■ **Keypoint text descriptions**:
* * * * *

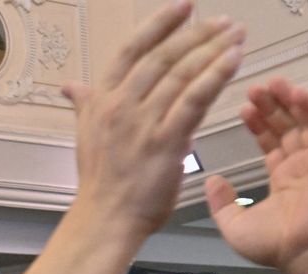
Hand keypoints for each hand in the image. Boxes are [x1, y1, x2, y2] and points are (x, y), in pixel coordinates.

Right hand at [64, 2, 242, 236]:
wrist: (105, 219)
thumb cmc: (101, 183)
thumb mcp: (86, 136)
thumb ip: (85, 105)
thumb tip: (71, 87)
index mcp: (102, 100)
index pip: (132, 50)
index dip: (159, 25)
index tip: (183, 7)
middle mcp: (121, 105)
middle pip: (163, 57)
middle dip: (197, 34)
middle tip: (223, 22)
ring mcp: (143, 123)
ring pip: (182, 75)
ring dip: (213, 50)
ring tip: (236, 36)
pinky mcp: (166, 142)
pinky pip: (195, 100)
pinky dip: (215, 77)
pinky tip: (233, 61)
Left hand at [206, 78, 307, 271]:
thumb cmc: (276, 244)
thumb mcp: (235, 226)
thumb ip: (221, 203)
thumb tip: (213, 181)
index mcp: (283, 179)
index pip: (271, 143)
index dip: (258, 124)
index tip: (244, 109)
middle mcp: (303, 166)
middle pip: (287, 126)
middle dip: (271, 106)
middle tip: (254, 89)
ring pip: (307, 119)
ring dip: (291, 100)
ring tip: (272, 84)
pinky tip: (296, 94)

* * * * *

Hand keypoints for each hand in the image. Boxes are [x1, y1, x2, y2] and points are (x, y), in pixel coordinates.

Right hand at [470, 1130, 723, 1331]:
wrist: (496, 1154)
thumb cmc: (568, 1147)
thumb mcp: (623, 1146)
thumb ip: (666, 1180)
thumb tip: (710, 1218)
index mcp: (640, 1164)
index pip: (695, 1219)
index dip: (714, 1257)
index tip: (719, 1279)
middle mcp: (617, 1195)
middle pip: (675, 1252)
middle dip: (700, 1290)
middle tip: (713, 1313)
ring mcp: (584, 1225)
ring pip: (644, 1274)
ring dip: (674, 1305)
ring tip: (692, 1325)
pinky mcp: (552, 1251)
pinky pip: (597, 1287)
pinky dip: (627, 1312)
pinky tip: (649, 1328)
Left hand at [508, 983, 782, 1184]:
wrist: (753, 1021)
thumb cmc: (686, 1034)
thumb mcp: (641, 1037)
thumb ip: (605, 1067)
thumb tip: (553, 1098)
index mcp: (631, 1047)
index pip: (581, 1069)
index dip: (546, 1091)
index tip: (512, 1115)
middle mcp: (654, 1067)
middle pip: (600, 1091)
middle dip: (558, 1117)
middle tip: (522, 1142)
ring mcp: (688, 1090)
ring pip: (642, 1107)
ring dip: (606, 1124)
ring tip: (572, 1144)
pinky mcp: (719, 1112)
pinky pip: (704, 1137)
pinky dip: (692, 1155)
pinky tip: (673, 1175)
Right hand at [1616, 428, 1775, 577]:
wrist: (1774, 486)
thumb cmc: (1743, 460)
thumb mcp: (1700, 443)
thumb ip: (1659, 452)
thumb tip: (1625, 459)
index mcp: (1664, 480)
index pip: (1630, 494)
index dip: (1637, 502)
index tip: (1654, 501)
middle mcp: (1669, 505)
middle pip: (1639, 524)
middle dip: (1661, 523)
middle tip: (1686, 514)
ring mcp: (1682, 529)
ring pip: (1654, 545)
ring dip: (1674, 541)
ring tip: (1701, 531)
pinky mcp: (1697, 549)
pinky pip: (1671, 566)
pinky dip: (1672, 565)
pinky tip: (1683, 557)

* * * * *

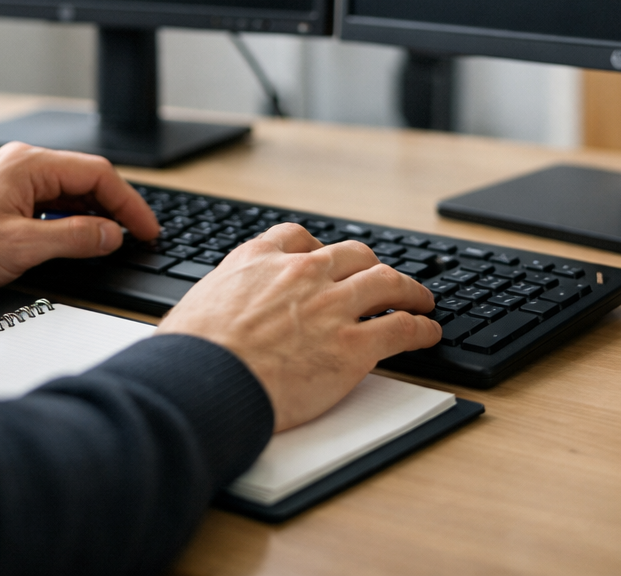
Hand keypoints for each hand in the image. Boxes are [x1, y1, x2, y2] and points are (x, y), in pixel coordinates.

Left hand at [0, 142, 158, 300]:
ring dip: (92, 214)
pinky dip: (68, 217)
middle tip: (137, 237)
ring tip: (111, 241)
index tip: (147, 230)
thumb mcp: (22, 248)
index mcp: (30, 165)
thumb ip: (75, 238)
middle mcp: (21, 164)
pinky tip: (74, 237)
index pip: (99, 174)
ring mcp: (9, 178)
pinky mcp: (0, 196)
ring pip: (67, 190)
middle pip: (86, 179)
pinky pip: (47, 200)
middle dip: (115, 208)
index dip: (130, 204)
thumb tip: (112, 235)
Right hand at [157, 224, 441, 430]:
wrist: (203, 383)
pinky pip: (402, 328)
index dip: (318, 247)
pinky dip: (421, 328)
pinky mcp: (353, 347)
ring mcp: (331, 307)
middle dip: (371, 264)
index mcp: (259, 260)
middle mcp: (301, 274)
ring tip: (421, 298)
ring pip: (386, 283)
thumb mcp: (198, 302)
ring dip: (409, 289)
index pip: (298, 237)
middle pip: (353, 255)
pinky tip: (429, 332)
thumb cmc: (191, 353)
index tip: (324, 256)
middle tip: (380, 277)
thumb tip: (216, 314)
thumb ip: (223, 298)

* * * * *

■ **What to do**: The lines above starting at the one that contains "ring dip: (1674, 541)" and ending at the one that contains "pinky tip: (1683, 557)" must be transcribed exactly, and no other lines may appear.

■ **Output**:
ring dip: (1674, 541)
ring tip: (1701, 531)
pinky mcp: (1697, 549)
pinky pip: (1671, 566)
pinky dip: (1672, 565)
pinky tip: (1683, 557)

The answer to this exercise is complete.